Scarlett Johansson in Under the Skin
This constant dread, this grim unease, are present also in
Levi’s score for Jackie. Jackie, in contrast to the alien, is utterly,
familiarly human. Her grief and trauma over her husband’s death is the bedrock
of the narrative. The audience knows how she feels, due to Portman’s highly
expressive face. Jackie is also privileged, famous and powerful. But as the
narrative demonstrates how quickly Jackie loses her power, Levi’s score
highlights the instability of Jackie’s world in the aftermath of her husband’s
death. The score is more lush and regal than the score for Under the Skin, in
part because there’s an orchestra and in part to reflect the high-class
American world that Jackie inhabits. But the discomfort that Levi brought to Under
the Skin is present in Jackie, too. Many times when the score begins, it sounds
light, almost cheerful, before being undercut by low, ominous strings that lurk
obtrusively in the background. The result is a feeling of disturbance, that
something familiar and romantic has been polluted by a grim terror.
Natalie Portman in Jackie
Just as Under the Skin showed how Scotland was a completely
foreign world to the alien, Jackie displays how the First Lady losing her title
and home throws her into a world that’s entirely unfamiliar. Visually, this is
represented through particular, subtle moments: the look of shock on Jackie’s
face when Lyndon B. Johnson is greeted as “Mr President” hours after JFK’s
death; the camera lingering on Lady Bird Johnson picking out new White House curtains
while Jackie watches, unseen. Jackie is constantly filmed on her own, without
even the presence of bodyguards or servants to lessen the impression of her alienation.

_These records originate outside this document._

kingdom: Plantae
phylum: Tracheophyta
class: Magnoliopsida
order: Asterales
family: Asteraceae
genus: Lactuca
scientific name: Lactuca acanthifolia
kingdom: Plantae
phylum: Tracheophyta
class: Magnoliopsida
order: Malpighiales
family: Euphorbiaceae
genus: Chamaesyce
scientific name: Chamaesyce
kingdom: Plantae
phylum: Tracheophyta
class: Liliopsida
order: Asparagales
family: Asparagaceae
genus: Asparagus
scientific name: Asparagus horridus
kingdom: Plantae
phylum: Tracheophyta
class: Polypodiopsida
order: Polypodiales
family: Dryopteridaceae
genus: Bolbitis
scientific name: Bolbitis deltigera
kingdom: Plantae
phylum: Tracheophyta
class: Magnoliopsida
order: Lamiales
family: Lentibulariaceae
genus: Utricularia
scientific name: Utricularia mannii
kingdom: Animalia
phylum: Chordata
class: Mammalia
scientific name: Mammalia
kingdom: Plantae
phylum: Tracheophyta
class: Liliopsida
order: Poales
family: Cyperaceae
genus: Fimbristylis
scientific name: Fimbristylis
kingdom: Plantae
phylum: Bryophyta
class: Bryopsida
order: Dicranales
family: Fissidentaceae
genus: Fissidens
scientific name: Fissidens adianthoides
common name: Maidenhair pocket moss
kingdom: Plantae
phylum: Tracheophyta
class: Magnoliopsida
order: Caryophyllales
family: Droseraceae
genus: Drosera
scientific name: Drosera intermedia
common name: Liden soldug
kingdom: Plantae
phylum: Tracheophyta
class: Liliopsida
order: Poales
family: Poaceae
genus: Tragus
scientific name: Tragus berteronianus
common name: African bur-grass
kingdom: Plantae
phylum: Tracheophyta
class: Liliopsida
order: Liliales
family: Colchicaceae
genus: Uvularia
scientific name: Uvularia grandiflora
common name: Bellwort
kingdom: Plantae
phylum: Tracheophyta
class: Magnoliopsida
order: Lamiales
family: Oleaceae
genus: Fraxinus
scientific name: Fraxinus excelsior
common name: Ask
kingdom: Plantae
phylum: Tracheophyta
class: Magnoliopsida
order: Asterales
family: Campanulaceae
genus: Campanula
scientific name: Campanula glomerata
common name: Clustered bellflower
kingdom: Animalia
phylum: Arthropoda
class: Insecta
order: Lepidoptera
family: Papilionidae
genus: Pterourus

Her friendship with her assistant, Nancy, is shown to be of great value to her,
but the film’s repeated shots of a solitary Jackie make clear that she feels
cut off from everyone around her. In the film’s final minutes, a happy sequence
of her playing on the beach with her children is concluded with a close-up of
her grief-stricken face, and her children out of the frame. Then, she sits
alone on the couch while the Life interviewer talks on the phone. Then, at the
burial of JFK, she stands starkly apart from everyone else. The final shot is
of her dancing at a party in JFK’s arms, placing her feelings of joy and belonging
firmly in the past.
Angelica Jade Bastién writes that Jackie uses horror movie techniques to illustrate Jackie’s grief. Levi’s score is an integral part of this, the
relentless, ominous strings suggesting that life has changed for Jackie in a
most terrifying way. When she finally returns to the White House from Dallas,
the score is fundamentally eerie, sadness undercut with grim foreboding. It’s a
score suited to a dangerous expedition into unknown territory, rather than a
return home. Levi’s score communicates what doesn’t need to be said through
dialogue; the White House isn’t home anymore, and Jackie’s power has
disappeared with her First Lady title. The terror of being cut off from a
familiar world, and the subsequent alienation, are made salient in Levi’s grim,
uncomfortable music.
The alien in Under the Skin has no possessions apart from
her classic predator’s white van, and the outfit she chooses to resemble the
common woman. Although dressed in the finest of outfits, Jackie finds herself
similarly dispossessed, telling the Life reporter that the White House and her
current house never belonged to her. “Nothing’s mine, not for keeps anyway,”
she tells him. Separated from the home planet or the White House, both women
are anchorless, adrift. Even when surrounded by revellers in metropolitan
Glasgow, or watched by thousands at her husband’s funeral, the alien and Jackie
remain fundamentally alone. Haunted by their inability to connect with others,
to slot in to this world, they stand lost and detached. Jackie’s deeply
emotional outbursts may stand in stark contrast to the alien’s lack of empathy,
but both women share a troubling alienation from the people around them. Levi’s
scores make this alienation audible, the grim discomfort of her music allowing
the audience to feel, even for 90 minutes, the terror of such a solitude.